The malware, detected by the vendor as 'Android/Simplocker', is most likely a work in progress as the implementation of the encryption “doesn’t come close” to the notorious Cryptolocker Windows ramsomware that hit the headlines recently, ESET malware researcher Robert Lipovsky wrote in a blog post.

“Nevertheless, the malware is fully capable of encrypting the user’s files, which may be lost if the encryption key is not retrieved,” he added.

“While the malware does contain functionality to decrypt the files, we strongly recommend against paying up – not only because that will only motivate other malware authors to continue these kinds of filthy operations, but also because there is no guarantee that the crook will keep their part of the deal and actually decrypt them.”

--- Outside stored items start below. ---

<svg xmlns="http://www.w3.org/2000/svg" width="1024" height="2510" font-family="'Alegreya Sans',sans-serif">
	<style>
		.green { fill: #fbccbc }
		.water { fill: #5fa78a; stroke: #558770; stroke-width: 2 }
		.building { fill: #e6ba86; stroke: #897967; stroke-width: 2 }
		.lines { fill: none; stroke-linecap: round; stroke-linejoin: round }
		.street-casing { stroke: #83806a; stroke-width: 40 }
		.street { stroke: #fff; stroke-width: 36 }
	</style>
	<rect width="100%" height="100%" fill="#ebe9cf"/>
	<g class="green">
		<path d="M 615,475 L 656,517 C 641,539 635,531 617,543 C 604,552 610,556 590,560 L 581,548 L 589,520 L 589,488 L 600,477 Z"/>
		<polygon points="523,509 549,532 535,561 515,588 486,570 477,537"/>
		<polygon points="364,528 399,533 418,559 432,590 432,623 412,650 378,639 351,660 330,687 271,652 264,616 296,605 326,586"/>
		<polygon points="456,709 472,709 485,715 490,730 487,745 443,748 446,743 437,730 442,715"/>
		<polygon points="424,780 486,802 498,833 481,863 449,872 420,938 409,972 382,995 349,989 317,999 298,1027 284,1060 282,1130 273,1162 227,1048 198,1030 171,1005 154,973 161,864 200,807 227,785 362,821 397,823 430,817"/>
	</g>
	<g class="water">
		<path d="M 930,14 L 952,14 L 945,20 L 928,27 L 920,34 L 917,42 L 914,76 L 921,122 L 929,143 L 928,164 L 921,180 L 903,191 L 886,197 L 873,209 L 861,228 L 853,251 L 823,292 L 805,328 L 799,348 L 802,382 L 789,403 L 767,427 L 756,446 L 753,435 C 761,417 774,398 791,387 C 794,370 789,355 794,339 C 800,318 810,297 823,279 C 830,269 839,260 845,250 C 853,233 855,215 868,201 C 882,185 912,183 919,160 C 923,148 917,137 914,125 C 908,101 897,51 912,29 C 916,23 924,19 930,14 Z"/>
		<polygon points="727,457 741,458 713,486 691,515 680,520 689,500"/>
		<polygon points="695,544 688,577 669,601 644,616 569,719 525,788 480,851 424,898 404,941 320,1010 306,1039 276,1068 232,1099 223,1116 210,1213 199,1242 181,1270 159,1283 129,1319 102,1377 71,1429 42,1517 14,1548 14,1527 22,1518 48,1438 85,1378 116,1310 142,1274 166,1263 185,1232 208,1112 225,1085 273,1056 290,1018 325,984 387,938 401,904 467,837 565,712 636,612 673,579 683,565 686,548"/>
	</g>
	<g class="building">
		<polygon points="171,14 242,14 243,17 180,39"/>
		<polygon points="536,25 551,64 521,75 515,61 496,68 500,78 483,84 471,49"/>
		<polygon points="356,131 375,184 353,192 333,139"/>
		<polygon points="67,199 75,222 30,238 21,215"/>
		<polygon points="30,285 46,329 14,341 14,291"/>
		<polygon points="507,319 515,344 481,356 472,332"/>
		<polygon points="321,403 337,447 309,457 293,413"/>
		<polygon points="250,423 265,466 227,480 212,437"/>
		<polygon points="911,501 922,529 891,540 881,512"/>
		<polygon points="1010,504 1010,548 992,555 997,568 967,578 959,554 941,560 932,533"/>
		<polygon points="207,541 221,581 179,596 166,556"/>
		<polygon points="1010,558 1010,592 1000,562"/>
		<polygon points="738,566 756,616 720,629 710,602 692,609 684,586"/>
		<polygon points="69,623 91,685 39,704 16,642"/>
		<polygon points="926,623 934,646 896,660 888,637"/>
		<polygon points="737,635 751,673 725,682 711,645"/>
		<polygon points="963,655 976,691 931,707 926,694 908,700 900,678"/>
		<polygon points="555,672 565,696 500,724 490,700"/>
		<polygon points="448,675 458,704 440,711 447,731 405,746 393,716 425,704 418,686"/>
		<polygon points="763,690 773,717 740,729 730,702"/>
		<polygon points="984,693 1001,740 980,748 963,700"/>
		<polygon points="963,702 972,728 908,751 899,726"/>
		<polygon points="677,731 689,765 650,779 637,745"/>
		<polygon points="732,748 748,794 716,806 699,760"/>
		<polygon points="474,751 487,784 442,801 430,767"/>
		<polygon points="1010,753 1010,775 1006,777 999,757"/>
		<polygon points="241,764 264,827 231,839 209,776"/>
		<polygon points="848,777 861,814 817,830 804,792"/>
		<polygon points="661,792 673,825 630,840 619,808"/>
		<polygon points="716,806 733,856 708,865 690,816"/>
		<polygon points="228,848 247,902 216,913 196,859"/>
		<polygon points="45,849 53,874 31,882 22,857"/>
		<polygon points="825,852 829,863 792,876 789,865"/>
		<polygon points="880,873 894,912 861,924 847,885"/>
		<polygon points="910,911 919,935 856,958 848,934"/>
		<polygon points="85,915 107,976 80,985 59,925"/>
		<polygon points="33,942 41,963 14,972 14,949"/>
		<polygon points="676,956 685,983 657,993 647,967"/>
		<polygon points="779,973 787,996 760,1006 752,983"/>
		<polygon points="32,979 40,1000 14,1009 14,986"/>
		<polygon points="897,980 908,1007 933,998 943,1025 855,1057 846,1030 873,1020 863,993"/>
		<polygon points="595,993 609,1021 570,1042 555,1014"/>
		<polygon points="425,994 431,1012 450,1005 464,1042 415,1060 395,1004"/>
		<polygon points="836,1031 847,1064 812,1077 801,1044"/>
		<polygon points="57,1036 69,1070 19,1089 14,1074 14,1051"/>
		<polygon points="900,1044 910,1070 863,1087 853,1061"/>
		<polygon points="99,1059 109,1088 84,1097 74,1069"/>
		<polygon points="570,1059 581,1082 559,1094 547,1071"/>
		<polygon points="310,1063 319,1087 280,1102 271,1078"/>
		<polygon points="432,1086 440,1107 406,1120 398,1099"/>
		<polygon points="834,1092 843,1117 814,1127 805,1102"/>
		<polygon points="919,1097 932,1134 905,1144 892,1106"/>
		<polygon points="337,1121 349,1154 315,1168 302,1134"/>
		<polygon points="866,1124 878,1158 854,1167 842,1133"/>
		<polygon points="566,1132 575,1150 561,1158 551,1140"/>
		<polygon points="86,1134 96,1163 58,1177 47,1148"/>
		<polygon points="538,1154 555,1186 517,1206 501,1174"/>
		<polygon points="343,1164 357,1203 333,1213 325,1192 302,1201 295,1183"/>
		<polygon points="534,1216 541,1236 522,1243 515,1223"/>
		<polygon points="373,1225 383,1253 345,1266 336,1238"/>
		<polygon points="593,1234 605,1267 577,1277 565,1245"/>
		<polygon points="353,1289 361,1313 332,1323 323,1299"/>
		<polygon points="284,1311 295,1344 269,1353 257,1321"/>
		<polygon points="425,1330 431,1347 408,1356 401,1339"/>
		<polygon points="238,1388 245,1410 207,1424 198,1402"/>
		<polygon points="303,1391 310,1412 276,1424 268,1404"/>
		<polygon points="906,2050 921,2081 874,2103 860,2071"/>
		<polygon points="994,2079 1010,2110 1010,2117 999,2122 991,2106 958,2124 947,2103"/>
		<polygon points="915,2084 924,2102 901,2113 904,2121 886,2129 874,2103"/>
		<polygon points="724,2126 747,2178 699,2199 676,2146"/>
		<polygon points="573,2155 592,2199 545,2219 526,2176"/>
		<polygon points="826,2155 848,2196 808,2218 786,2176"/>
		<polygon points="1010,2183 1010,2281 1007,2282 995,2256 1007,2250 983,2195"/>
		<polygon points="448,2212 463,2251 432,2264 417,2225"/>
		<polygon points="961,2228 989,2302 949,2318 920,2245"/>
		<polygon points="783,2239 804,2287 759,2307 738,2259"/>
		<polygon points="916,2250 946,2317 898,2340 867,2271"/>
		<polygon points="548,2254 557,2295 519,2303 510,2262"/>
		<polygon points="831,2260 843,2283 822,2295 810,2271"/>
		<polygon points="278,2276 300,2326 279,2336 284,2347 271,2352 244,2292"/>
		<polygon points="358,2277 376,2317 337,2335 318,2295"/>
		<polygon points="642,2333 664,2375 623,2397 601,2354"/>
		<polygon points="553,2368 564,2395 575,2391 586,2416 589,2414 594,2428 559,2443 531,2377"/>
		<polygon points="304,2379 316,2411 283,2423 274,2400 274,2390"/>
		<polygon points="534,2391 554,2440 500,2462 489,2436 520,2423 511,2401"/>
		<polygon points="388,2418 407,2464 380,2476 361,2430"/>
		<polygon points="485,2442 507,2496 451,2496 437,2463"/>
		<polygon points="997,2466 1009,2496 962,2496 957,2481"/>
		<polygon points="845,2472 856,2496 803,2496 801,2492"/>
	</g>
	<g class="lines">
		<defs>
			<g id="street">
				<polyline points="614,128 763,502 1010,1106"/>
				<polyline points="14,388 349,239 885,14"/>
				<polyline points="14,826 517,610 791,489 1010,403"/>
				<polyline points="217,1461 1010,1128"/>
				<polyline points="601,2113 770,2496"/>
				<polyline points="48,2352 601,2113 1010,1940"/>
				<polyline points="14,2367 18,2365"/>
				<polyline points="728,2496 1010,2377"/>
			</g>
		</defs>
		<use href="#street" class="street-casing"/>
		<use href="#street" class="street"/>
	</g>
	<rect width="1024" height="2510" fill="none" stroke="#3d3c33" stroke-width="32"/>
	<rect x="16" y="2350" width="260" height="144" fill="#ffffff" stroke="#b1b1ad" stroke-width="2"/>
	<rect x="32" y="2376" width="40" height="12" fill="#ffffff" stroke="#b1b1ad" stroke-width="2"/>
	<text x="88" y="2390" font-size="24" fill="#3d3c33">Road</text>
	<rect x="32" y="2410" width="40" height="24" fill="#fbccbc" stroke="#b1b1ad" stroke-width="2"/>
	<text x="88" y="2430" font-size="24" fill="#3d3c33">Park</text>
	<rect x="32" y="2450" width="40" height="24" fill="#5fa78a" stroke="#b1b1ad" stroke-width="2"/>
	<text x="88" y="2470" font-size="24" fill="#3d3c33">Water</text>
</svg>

Once downloaded, Simplocker scans the Android device’s SD card for various file types – including jpeg, avi and mkv – encrypts them and demands a ransom from the user to decrypt them.

ESET has only discovered the malware thus far displaying a ransom message in Russian and the payment demanded is 260 Ukrainian hryvnias ($21) – so it is likely that the current threat is targeted at victims from this region.

Payment is apparently demanded via the MoneXy service, which is harder to trace than regular payment cards.

In the background, Simplocker also contacts its C&C server, hosted on TOR for anonymity, to upload device information including IMEI number.

The new discovery is yet another indication of the rapid R&D work being carried out and implemented by the criminal underground.